If an MND is involved in your situation (or anybody's situation, for that matter), the atrophy and weakness would be an effect of the MND, not a precursor for or cause of the MND. Usually, by the time a muscle begins to atrophy because of an MND, it has already become paralyzed. It is the paralysis that causes the atrophy. The muscle can no longer move, so it wastes away from disuse.

Also, fasciculations that occur bodywide before weakness occurs tends to point away from MND as a cause. Fasciculations in the early stages of ALS are usually very mild and limited to a few area. As the disease progresses, the fasciculations spread and become more noticeable.

Yes, an MND is a gradual impairment. It starts in a limited area of the body -- one hand, one foot, or the tongue are the usual places where MNDs first show themselves -- and slowly spreads through the body. Slowly, in this context, usually means over a period of months and years, not days or weeks.

As to the EMG, a clean EMG for you, given the symptoms you have described, would mean that you don't have ALS now and your current symptoms of fasciculations, weakness and atrophy weren't caused by ALS. There is a variant of ALS that does have a clean EMG at the beginning but you have not described having any symptoms consistent with that variant. Odds are that you probably don't have those symptoms, since they would directly conflict with symptoms you have already described.

You are far too early in the diagnostic process to be worrying about a disease as rare as ALS. Cases of ALS in people your age are more rare than things like cancer or brain tumors, but I don't imagine you worry about a tumor every time you get a headache. The best thing you can do for your own peace of mind is to let your doctors do their jobs and figure out what's wrong with you, rather than trying to beat them to the end of the diagnostic road using the poorly organized and often misleading (and sometimes completely false) information floating around on the Internet.

Good luck.

 

[Alyoop]

I am not sure why you think that you have enough EMG knowledge to think that the right level of sophistication was not applied.
The neurophysiologists/ neurologists who perform these tests know what they are doing.nit takes years of exhaustive training to perform these tests.
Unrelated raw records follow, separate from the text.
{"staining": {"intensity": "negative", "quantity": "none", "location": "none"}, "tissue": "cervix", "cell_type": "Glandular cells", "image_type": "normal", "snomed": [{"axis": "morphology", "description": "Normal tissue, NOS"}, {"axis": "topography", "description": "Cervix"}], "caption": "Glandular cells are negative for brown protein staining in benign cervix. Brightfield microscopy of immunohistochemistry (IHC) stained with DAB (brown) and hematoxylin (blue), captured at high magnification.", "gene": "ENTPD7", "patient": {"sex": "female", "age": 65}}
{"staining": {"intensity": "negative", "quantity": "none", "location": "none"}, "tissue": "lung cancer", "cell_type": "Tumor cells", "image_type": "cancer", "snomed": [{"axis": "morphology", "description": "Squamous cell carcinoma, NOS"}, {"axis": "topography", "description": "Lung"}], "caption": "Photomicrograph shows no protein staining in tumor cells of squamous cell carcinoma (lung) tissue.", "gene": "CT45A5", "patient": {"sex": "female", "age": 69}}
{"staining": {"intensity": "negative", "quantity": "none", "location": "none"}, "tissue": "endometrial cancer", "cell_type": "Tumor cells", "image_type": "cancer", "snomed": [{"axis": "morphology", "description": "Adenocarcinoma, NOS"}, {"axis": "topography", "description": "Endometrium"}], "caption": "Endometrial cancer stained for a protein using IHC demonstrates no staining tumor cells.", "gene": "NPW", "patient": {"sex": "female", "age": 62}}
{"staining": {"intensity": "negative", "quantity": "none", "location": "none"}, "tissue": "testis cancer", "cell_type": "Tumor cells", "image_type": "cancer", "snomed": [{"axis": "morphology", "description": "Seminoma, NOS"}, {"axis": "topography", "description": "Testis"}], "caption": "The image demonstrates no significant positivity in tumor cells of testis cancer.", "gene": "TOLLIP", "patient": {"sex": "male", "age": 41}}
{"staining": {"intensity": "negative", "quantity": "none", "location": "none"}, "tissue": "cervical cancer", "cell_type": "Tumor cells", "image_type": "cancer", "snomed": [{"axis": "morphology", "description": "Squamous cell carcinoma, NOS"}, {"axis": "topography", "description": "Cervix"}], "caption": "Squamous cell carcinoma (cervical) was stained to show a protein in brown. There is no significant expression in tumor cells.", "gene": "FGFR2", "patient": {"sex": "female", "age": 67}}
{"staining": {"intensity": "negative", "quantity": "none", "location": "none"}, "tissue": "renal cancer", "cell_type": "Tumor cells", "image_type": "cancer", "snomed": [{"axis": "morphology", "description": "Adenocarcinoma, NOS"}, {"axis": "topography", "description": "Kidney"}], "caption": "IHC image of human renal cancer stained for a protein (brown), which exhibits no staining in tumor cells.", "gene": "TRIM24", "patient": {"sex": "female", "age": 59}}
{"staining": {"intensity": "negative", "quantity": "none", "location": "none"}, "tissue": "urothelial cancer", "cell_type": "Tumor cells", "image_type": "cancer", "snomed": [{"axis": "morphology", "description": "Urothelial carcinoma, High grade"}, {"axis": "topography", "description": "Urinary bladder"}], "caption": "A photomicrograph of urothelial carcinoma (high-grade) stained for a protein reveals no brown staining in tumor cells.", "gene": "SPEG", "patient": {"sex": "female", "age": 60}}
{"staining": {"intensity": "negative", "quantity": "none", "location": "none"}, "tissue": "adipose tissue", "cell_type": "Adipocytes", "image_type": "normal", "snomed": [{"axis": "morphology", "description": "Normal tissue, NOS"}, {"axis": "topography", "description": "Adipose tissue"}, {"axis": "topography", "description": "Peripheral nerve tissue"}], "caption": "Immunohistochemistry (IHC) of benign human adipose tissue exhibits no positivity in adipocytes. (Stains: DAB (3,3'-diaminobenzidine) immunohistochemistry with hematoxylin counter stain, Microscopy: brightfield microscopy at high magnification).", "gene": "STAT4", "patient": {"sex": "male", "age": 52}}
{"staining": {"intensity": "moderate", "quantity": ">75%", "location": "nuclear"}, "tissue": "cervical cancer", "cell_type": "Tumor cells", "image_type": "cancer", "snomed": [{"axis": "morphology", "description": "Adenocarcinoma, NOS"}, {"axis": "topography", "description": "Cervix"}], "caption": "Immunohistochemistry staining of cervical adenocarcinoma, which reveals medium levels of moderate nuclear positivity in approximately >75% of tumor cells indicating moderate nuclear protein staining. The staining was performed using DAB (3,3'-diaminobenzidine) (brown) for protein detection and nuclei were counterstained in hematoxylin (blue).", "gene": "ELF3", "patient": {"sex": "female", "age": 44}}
They know which muscles to test after taking a history. If they are finding a clean picture then they do fewer stabs. If they find abnormalities, then it often becomes a lot more extensive. When they found an abnormality in my EMG then it became a very long drawn out affair.

Leave it to the experts and be careful not to be too critical of the skills that they have.

Hope you get some answers soon. Some of us are still waiting after years!